Saturday, July 12, 2014

Charlie's Country






David Gulpilil won Best Actor award at this year's Canne Film Festival for Charlies Country.  Dutch-Australian filmmaker Rolf de Heer says the film helped his friend give up heavy drinking and changed the course of his life.

".......he began to get himself into deeper and deeper strife with alcohol and ended up in jail for assaulting his wife while they were both drunk. I thought I better go and visit him and find out what could be done, if anything" de Heer said.  What Gulpilil wanted, was to make another film, so together they wrote Charlie's Country.


de Heer and Gulpilil on set




Gulpilil plays blackfella Charlie who is getting older, and he's not happy.
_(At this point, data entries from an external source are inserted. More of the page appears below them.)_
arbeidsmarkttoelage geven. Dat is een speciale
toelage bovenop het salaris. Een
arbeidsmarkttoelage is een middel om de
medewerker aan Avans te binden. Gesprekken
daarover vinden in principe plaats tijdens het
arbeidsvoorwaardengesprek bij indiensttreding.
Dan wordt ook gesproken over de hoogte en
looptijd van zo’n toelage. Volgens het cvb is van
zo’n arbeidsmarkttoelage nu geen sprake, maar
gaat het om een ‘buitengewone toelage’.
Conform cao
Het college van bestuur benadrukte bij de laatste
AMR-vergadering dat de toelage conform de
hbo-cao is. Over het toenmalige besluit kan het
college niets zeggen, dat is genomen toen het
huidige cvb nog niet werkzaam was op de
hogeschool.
The government's intervention is making life more difficult for his remote community, what with the proper policing of white fella laws that don't generally make sense.  Charlie's kin seem to be more interested in going along with things than doing something about it so Charlie takes off into the bush to live the old way.  But he sets off a chain of events in his life that has him return to his community chastened, and somewhat the wiser.





De Heer said "We travelled down the river, it's a beautiful place the swamp, and at a certain point David started yelling that the boats had to pull in here.  He jumps off the boat, runs up towards this copse of trees and said "here, here is the tree, this is where I was born under this tree, this is where my mother was" and then he ushers me over to a rock and says "that rock is where my father was sitting and they carried me from where my mother was and gave me to my father."





"He hasn't had a drink in three years, this project may have been the catalyst, I hope so, but it may not" de Heer said. "But it doesn't matter because he's done it, no one else has done it for him."